Ever since Reformation, the doctrine of "justification by faith" has been judged to be the criteria by which the church stands or falls. Specifically, the notion that God justifies the ungodly and not the righteous, is a cornerstone of the gospel. God does not announce that the righteous are truly righteous, rather, on the basis of Jesus' atoning death and glorious resurrection, and through the instrument of faith, sinful men and women are incorporated into the new redemptive moment God reveals in his Son. We become right with God because we are clothed with Christ. We are not in the process of becoming righteous, because we are identified with and participate in the Righteous One, we cannot be any more righter than we are.

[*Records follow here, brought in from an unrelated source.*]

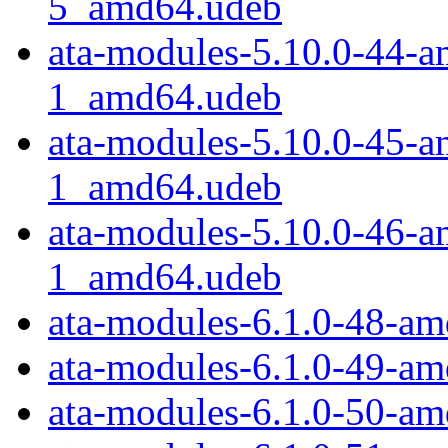
5_amd64.udeb
ata-modules-5.10.0-44-a
1_amd64.udeb
ata-modules-5.10.0-45-a
1_amd64.udeb
ata-modules-5.10.0-46-a
1_amd64.udeb
ata-modules-6.1.0-48-a
ata-modules-6.1.0-49-a
ata-modules-6.1.0-50-a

Although the Protestant conception of justification was forged in a debate with the synergistic sacramentalism of Medieval Catholicism, St. Paul's own formulation of justification by faith was spawned out of his own intrepid debates with Jewish Christian missionaries who believed that Jesus just topped up the Mosaic dispensation. These Jewish Christian missionaries who made their way to Galatia even troubled Paul's Gentile converts by teaching them that they must be circumcised just like Abraham in order to be true children of Abraham. When Paul heard about this he did protest mucheth! For Paul, this was a compromise on what the Jerusalem council agreed (Acts 15) and more heinously, it was a direct affront to the gospel that both he and Peter preached (see Galatians 2). The Jewish Christian missionaries were basically advocating that you have to become a Jew in order to become a Christian. Paul's response was an emphatic, "No!" by pointing out that Abraham was right with God before he was circumcised.
Abraham is not the exemplary proselyte, but the exemplary man of faith (see Galatians 3 and Romans 4). But note that while St. Paul is attacking something we might call broadly "legalism," in another sense he was attacking a view that was ethnocentric. Paul's interlocutors believed that ethnic Israel was the locus of salvation and beyond the ethnicity, ethics, and ethos of Israel there was no salvation. While Paul agrees that salvation is "Israel-shaped," nonetheless, he recognized that God's intention was always to reach the world through Israel, so that the Gentiles might share in the blessings of Abraham (see Rom 15:8-9).
Thus, Paul's teaching about justification is really a great doctrine for the unity of the church, for unity among Jews and Gentiles, slave and free, male and female, where Christ is worshipped by people of every tribe, tongue, and nation. What is more, what binds them together in Christ is infinitely stronger than anything that can rip them apart. Ethnicity, race, and colour are no longer a barrier to fellowship. For we are all "one" in Christ Jesus, as the Keswick Conventions rightly advocate. This point was driven home to me when I read about the tragic story of a church in Rwanda during the genocide that took place in the early 1990's. Here Hutus and Tutsi tribesmen were killing each other in an appalling state of affairs. But one church refused to be drawn into the violent tribalism. Here is the story:
The history of the church provides numerous impressive testimonies of the power of the gospel to break down the wall of separation between different races and cultures. One of the most remarkable stories of this kind from recent history, emerged from the bloody conflict in Rwanda, where in 1994 members of the Hutu tribe carried out mass murders of the Tutsi tribes. At the town of Ruhanga, fifteen kilometers outside Kigali, a group of 13,500 Christians had gathered for refuge. They were of various denominations: Anglicans, Roman Catholics, Pentecostals, Baptists, and others. According to the account of a witness to the scene, “When the militias came, they ordered the Hutus and Tutsis to separate themselves by tribe. The people refused and declared that they were all one in Christ, and for that they were all killed,” gunned down en masse and dumped into mass graves. It is a disturbing story, but it is also a compelling witness to the power of the gospel to overcome ethnic division. Paul would have regarded these Rwanda martyrs as faithful witnesses to the truth of the gospel. Having been ‘crucified with Christ,’ they preferred to die rather than to deny the grace of God that had made them one in Christ.”
Cited in Richard Hays, “Galatians,” in New Interpreters Bible, 11:248 from E. Thomas, “Can These Bones Live?” SOMA (Sharing of Ministries Abroad) Newsletter (Oct 15, 1996): 1-15.
If we are to ask what "justification by faith" looks like in our churches today, it would be a church that announces that "God justifies the ungodly" and "we are all one in Christ Jesus"! May it be so!!